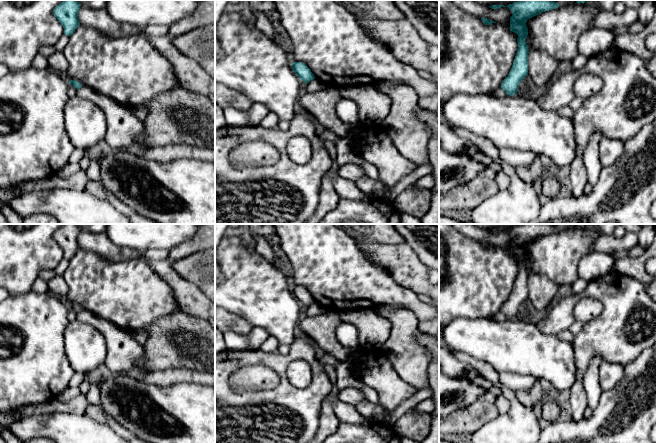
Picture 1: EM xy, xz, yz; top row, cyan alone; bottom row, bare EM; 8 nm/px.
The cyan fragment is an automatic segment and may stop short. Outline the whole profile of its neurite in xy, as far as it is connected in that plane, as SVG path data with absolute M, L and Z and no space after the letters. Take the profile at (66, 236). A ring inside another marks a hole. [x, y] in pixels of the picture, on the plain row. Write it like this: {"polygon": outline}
{"polygon": "M64 224L53 234L54 240L64 252L64 258L71 260L80 249L78 235L81 229L76 224Z"}

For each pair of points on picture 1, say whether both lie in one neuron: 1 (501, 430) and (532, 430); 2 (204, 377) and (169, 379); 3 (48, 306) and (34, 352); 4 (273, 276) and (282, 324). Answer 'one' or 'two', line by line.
1: one
2: one
3: one
4: one

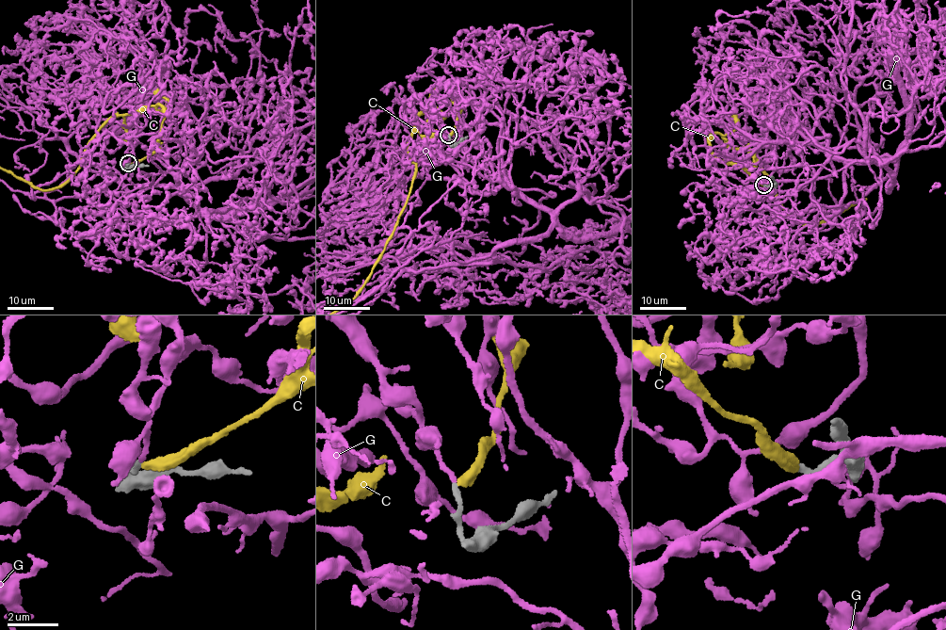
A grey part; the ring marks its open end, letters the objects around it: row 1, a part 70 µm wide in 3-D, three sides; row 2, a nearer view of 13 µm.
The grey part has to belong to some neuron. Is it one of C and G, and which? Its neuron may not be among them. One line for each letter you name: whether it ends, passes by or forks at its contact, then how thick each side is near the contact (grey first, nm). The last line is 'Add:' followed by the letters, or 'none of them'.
G: it ends; calibres 220 and 170 nm
Add: G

•••

What is needed
Output all lines above precisely. Pictures are to be left out.

Reply
Picture 1: EM xy, xz, yz; top row, cyan alone; bottom row, bare EM; 8 nm/px.
The cyan fragment is an automatic segment and may stop short. Outline the whole profile of its neurite in xy, as far as it is connected in that plane, as SVG path data with absolute M, L and Z and no space after the letters. Take the profile at (66, 236). A ring inside another marks a hole. [x, y] in pixels of the picture, on the plain row. Write it like this: {"polygon": outline}
{"polygon": "M64 224L53 234L54 240L64 252L64 258L71 260L80 249L78 235L81 229L76 224Z"}

For each pair of points on picture 1, say whether both lie in one neuron: 1 (501, 430) and (532, 430); 2 (204, 377) and (169, 379); 3 (48, 306) and (34, 352); 4 (273, 276) and (282, 324). Answer 'one' or 'two', line by line.
1: one
2: one
3: one
4: one

A grey part; the ring marks its open end, letters the objects around it: row 1, a part 70 µm wide in 3-D, three sides; row 2, a nearer view of 13 µm.
The grey part has to belong to some neuron. Is it one of C and G, and which? Its neuron may not be among them. One line for each letter you name: whether it ends, passes by or forks at its contact, then how thick each side is near the contact (grey first, nm). The last line is 'Add:' followed by the letters, or 'none of them'.
G: it ends; calibres 220 and 170 nm
Add: G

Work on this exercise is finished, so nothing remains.